This week’s travel dream: Volcano hunting in Iceland
Iceland's volcanic zone is one of the only places in the world “where you can see the Earth under construction,” said Jonathan Tourtellot in National Geographic Traveler.
A year ago at this time, traveling to Iceland was about as high on most people’s to-do lists as drinking sand, said Jonathan Tourtellot in National Geographic Traveler. The volcano whose eruption shut down air traffic across Europe last April and May sits just off the island nation’s southern coast, making a jaunt to nearby Reykjavík daunting, if not impossible. My wife and I loved Iceland too much already to think that way: We’ve been drawn again and again by its “wild, weird landscape” and “literate, unusual culture of 309,000.” To us, the eruption of Eyjafjallajökull, known in America as “that volcano in Iceland,” was cause for charting an excursion across the vast volcanic zone that bisects Iceland. It’s one of the only places in the world “where you can see the Earth under construction.”

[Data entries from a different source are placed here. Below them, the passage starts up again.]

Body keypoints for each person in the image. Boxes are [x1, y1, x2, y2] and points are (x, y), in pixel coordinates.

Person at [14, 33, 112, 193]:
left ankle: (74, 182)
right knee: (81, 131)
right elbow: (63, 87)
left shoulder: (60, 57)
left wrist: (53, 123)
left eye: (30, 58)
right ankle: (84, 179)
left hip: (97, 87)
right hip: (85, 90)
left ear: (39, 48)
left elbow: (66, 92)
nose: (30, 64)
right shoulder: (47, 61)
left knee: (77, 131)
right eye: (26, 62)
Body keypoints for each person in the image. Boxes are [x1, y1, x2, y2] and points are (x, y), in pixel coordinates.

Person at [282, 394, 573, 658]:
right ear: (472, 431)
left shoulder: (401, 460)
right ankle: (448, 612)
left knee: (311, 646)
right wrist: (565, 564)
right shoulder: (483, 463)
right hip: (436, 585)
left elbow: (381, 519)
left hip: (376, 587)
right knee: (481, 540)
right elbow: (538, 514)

Second thoughts about our itinerary first hit me as I climb into the cockpit of a 35-year-old Cessna. My pilot, 70-year-old Ómar Ragnarsson, offers tourists close-up views of Eyjafjallajökull, and he’s promised to cruise over the summit before diving into one of the volcano’s new canyons. From above, the fractured glacier that envelops most of the volcano resembles “a fallen soufflé burned on top.” The deep canyon below us is filled with steamy, swirling fog, but Ragnarsson wants to get under the veil. We dive under the fog and slalom down the canyon, “ice walls not far from each wing tip.” It’s thrilling, especially because Ragnarsson is “flying the plane with one hand and shooting pictures with the other.”

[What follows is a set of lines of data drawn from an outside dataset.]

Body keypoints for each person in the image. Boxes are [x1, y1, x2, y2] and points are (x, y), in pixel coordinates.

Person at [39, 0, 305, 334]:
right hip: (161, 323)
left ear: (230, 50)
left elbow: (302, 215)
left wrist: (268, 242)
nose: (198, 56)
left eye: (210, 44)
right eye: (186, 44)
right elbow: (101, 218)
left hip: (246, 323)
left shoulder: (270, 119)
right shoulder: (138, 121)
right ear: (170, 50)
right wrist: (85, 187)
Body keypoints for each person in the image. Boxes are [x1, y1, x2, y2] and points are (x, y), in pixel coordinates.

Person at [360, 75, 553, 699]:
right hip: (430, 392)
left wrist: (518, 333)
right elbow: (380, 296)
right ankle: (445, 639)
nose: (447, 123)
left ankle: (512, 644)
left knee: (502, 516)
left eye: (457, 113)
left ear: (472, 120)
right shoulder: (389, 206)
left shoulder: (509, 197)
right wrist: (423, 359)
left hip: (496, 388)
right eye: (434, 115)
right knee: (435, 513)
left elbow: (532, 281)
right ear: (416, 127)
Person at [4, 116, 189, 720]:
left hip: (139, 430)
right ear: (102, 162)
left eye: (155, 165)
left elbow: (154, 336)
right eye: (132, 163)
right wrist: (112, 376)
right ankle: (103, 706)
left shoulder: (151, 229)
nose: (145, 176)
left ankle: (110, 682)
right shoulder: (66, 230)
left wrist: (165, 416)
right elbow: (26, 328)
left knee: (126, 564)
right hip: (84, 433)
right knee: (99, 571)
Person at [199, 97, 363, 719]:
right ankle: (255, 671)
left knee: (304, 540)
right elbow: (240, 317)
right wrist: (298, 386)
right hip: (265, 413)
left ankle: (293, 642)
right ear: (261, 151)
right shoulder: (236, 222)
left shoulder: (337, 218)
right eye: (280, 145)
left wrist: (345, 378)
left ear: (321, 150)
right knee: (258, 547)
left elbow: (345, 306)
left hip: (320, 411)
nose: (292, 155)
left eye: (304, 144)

A day’s drive later, I’m happy to be exploring Vatnajökull National Park on foot, even if underneath us is an “upwelling plume of magma” that might just be the force that’s been slowly wedging Europe and North America apart. Inside Europe’s largest national park lies an “assortment of geological oddities,” including Vatnajökull glacier, M´yvatn Nature Baths, and “a tangled maze of volcanic rock” known as the Dark Castles. I was most captivated by Jökulsárgljúfur (Glacier River Canyon), a 5-mile-long gorge whose towering and twisted columns of basalt make it a veritable “Louvre of lava.” Europe’s mightiest waterfall, Dettifoss, flows over one of the canyon’s great walls. If a volcano was responsible for this, keep the lava coming.